Submitted to: Biomed Central (BMC) Genomics
Publication Type: Peer Reviewed Journal
Publication Acceptance Date: July 6, 2013
Publication Date: July 11, 2013
Repository URL: http://hdl.handle.net/10113/57295
Citation: Gutierrez-Gonzalez, J.J., Tu, Z., Garvin, D.F. 2013. Analysis and annotation of the hexaploid oat seed transcriptome. Biomed Central (BMC) Genomics. 14:471. Interpretive Summary: Oats are an important component of the human food supply. They contain various compounds such as beta-glucan, tocols, and avenanthramides that improve human health status. However, compared to wheat and barley, oat crop production is lower globally and thus there has been significantly less investment in the development of a comprehensive ensemble of genome resources for breeders and geneticists to employ for oat improvement. To fill one of many critical gaps in our genome knowledge of oat, we performed massively high throughput sequencing of expressed genes at four stages of oat seed development. After computational analysis, more than 50,000 oat transcripts were identified in this first ever oat gene expression atlas, increasing the number of available oat gene transcript sequences three-fold. Genes associated with the synthesis of beta-glucan, tocols,and avenanthramides were identified, and using the gene expression atlas we were able to quantify their expression levels. Additionally, more than 4,000 new potential genetic markers for oat were identified within the expressed genes comprising the expression atlas. This comprehensive compilation of genes expressed in developing oat seeds will serve as a new tool for oat researchers both seeking to understand the mechanisms that control the accumulation of health-promoting compounds in the oat seed, and to enhance oat seed content of these compounds by breeding and genetic manipulation.

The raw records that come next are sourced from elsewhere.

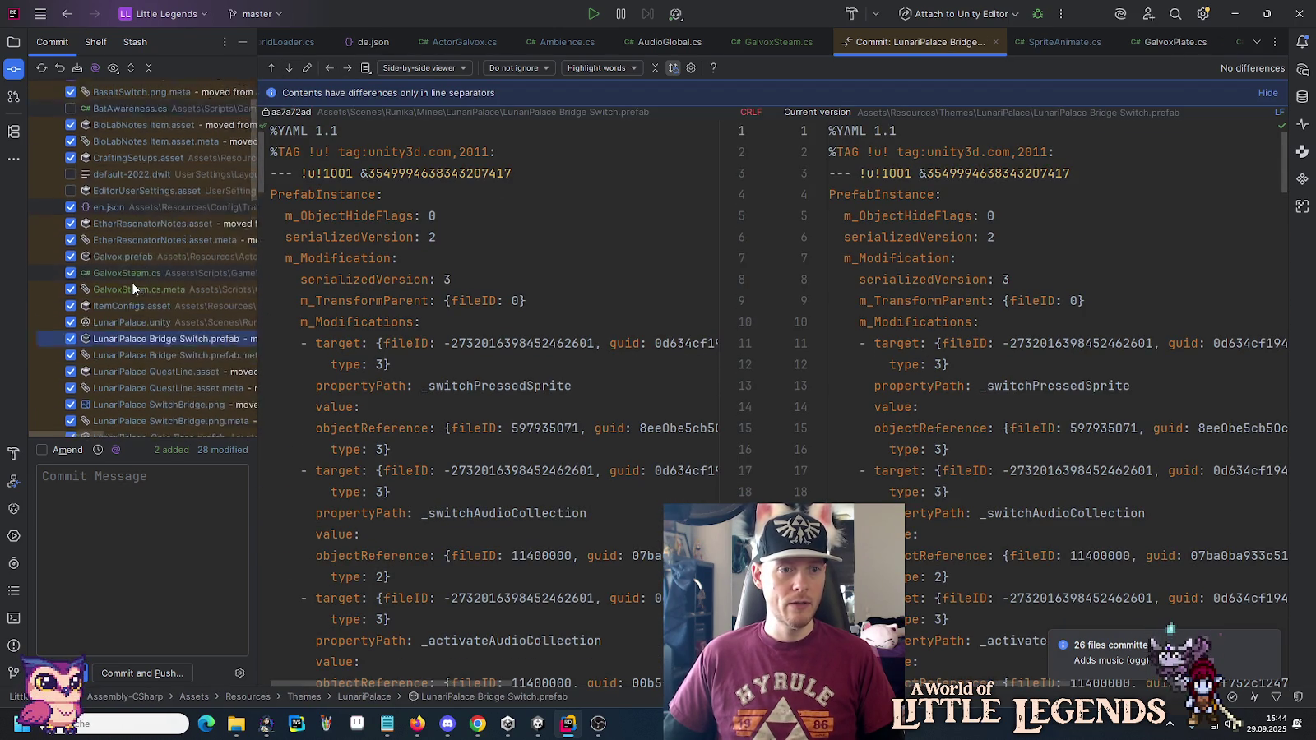
Step through the QuestLine asset and SwitchBridge.png files to LunariPalace_Gate Base.prefab.
click(349, 69)
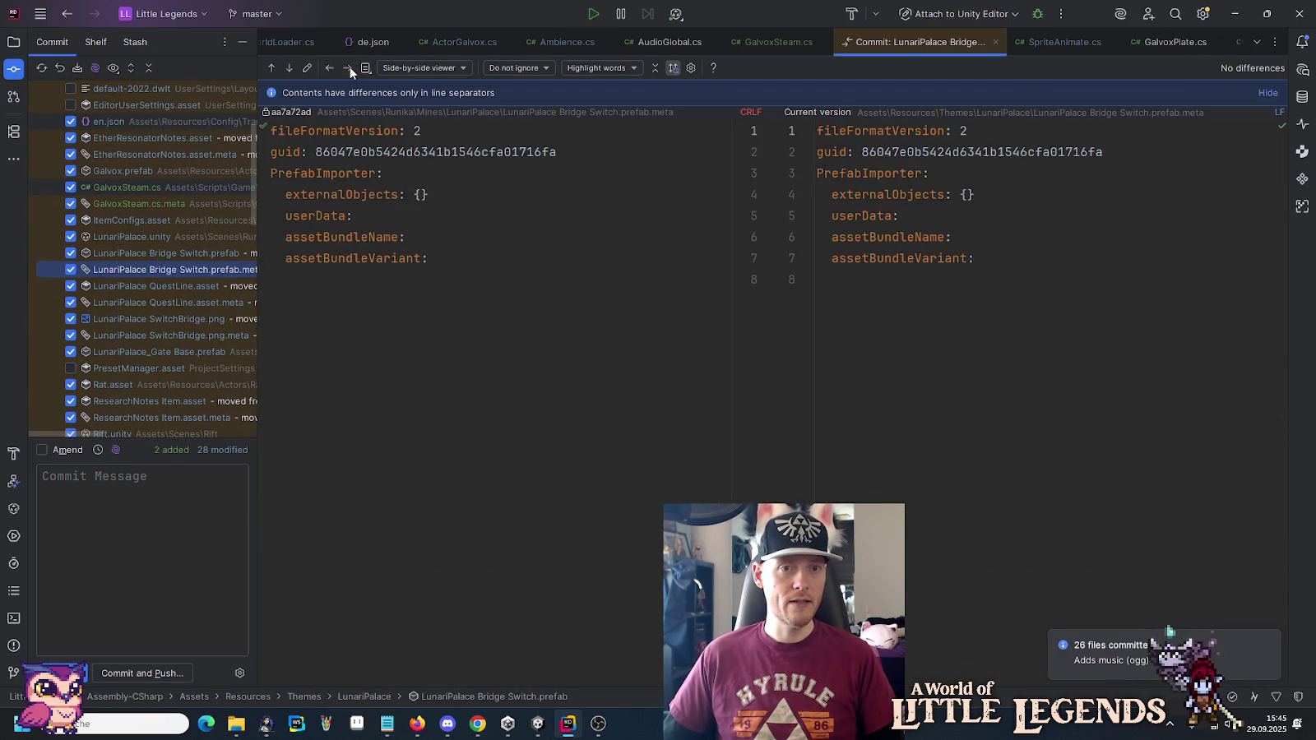
click(349, 68)
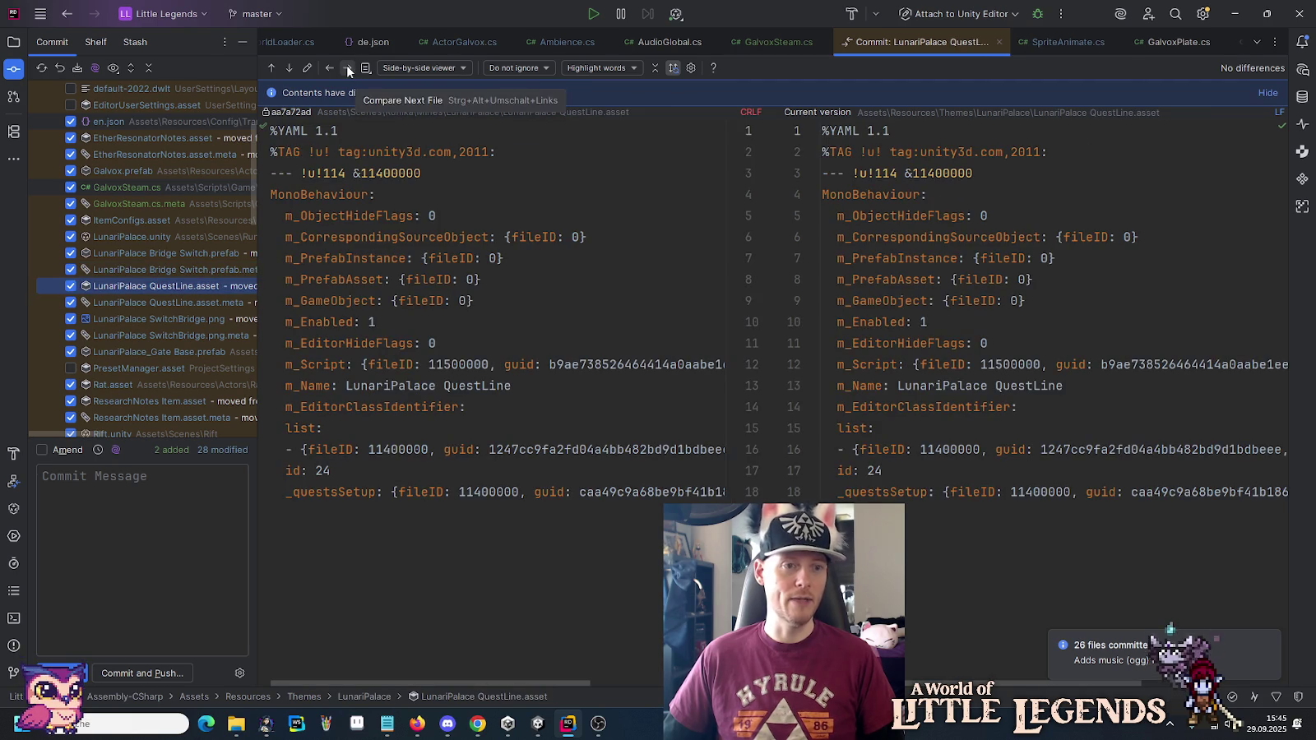
click(347, 66)
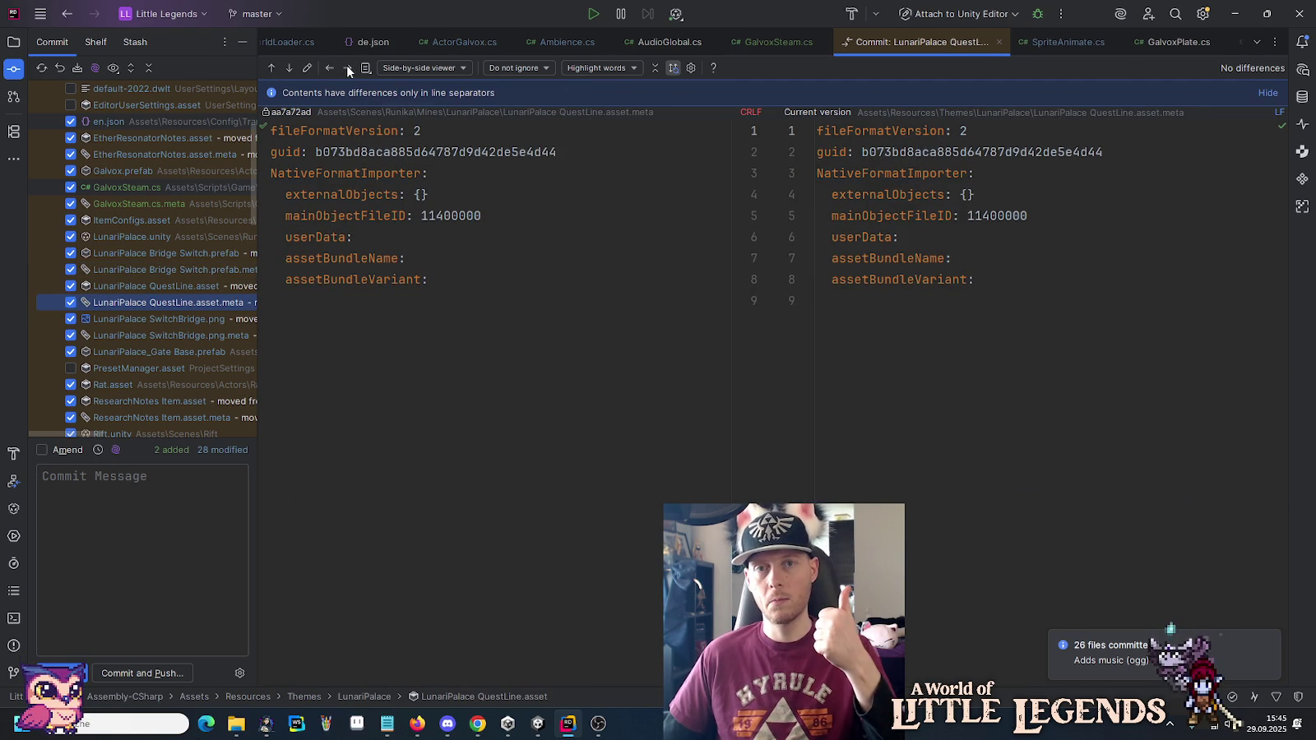
click(346, 66)
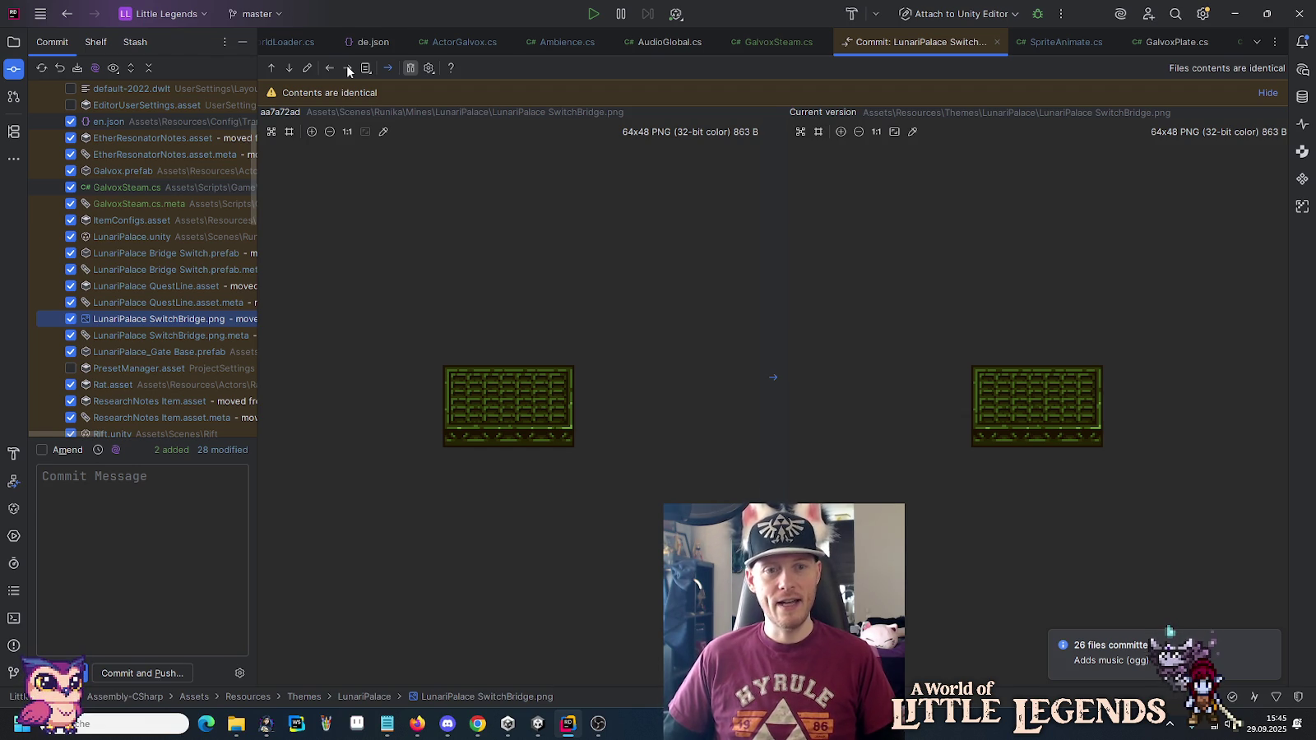
click(348, 66)
click(347, 66)
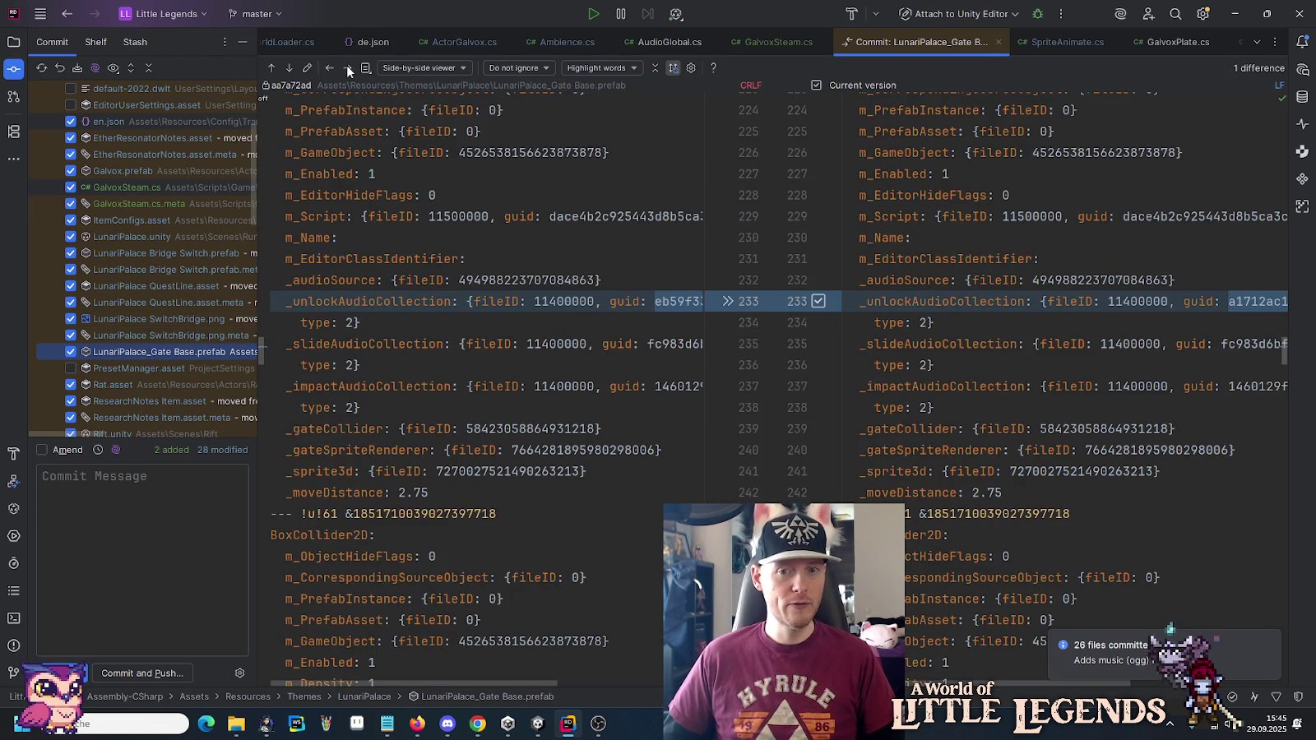
Tick PresetManager.asset to include it in the commit.
click(346, 65)
click(346, 65)
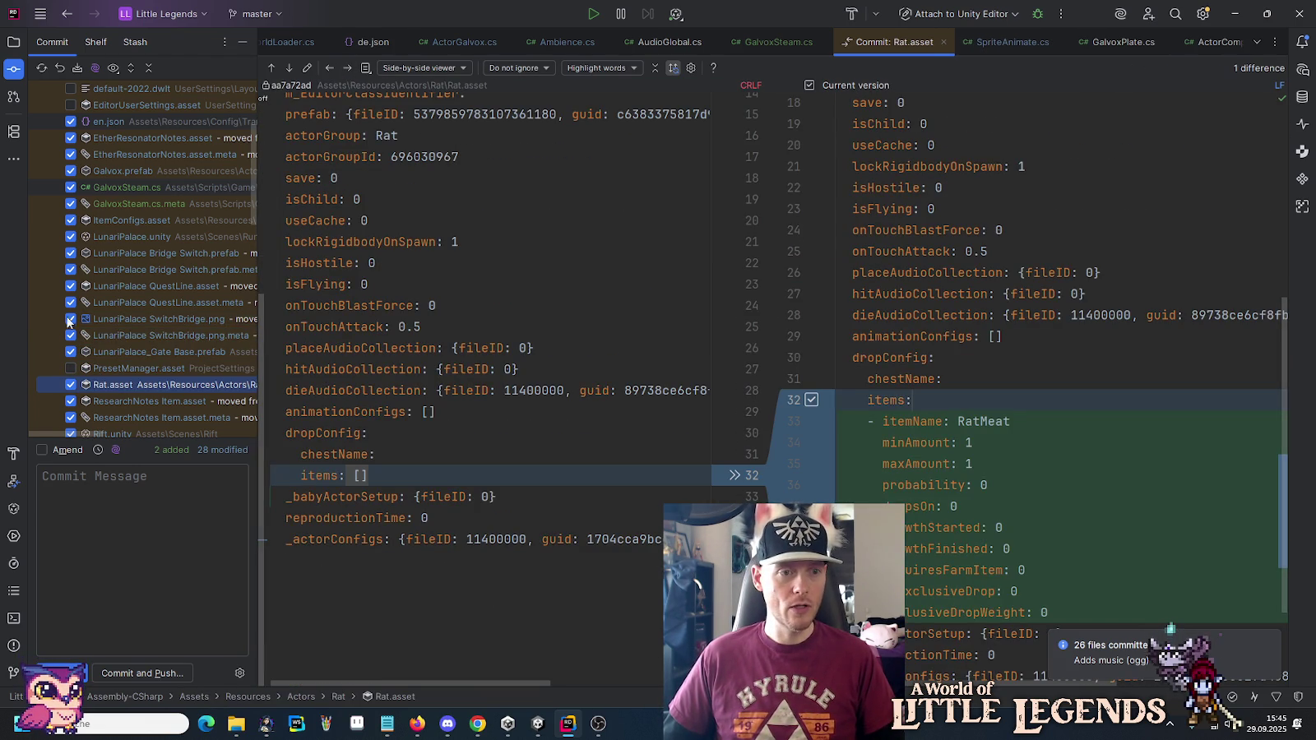
click(71, 370)
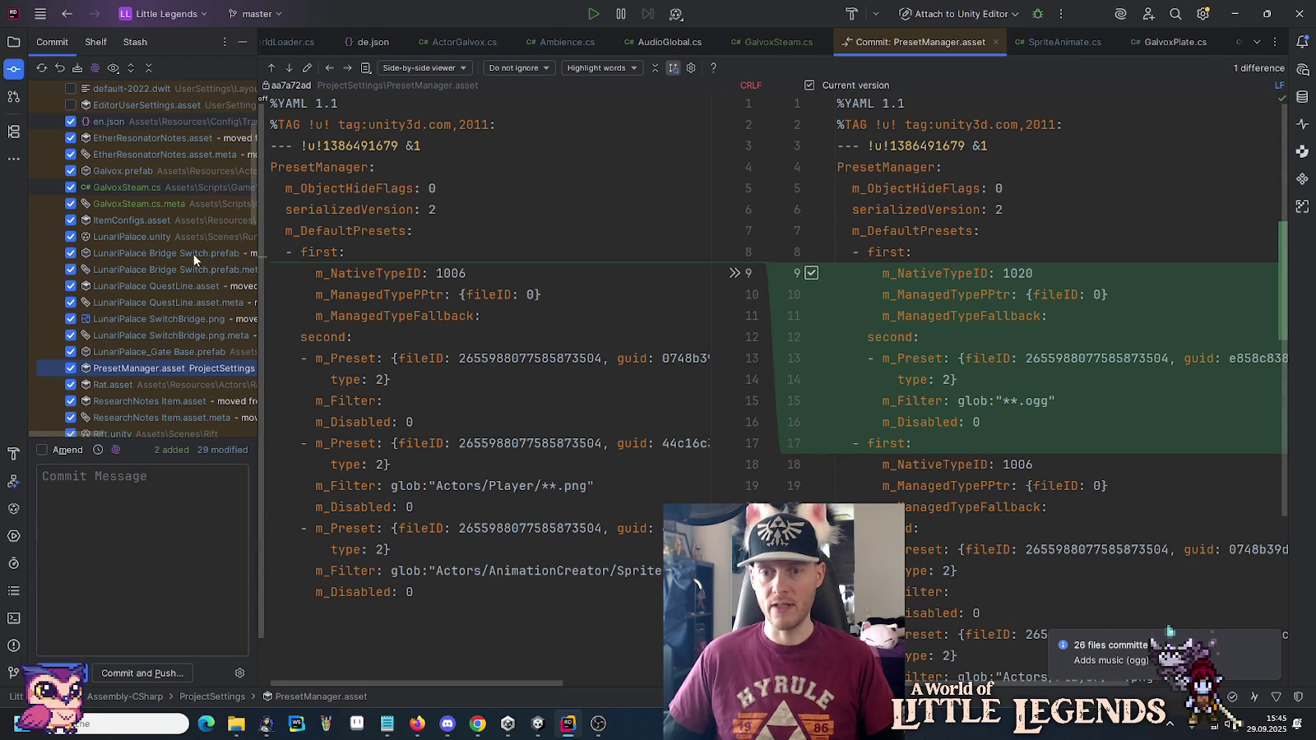
Review Rat.asset and ResearchNotes Item files through to Rift.unity's orthographic size change.
click(346, 70)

Technical Abstract: Next generation sequencing provides new opportunities to explore transcriptomes. However, challenges remain for accurate differentiation of homoeoalleles and paralogs, particularly in polyploid organisms with no supporting genome sequence. In this study, RNA-Seq was employed to generate and characterize the first gene expression atlas for hexaploid oat. The software packages Trinity and Oases were used to produce a transcript assembly from nearly 134 million 100-bp paired-end reads from developing oat seeds. Based on the quality-parameters employed, Oases assemblies were superior. The Oases 67-kmer assembly, denoted dnOST (de novo Oat Seed Transcriptome), is over 55 million nucleotides in length and the average transcript length is 1,043 nucleotides. The 74.8× sequencing depth was adequate to differentiate a large proportion of putative homoeoalleles and paralogs. To assess the robustness of dnOST, we successfully identified gene transcripts associated with the biosynthetic pathways of three compounds with health-promoting properties (avenanthramides, tocols, beta-glucans), and quantified their expression. To our knowledge, this study provides the first direct performance comparison between two major assemblers in a polyploid organism. The workflow we developed provides a useful guide for comparable analyses in other organisms. Since little effort has been directed to oat genomics, the transcript assembly developed here is a major advance. It expands the number of oat ESTs 3-fold, and constitutes the first comprehensive transcriptome study in oat. This resource will be a useful new tool both for analysis of genes relevant to nutritional enhancement of oat, and for improvement of this crop in general.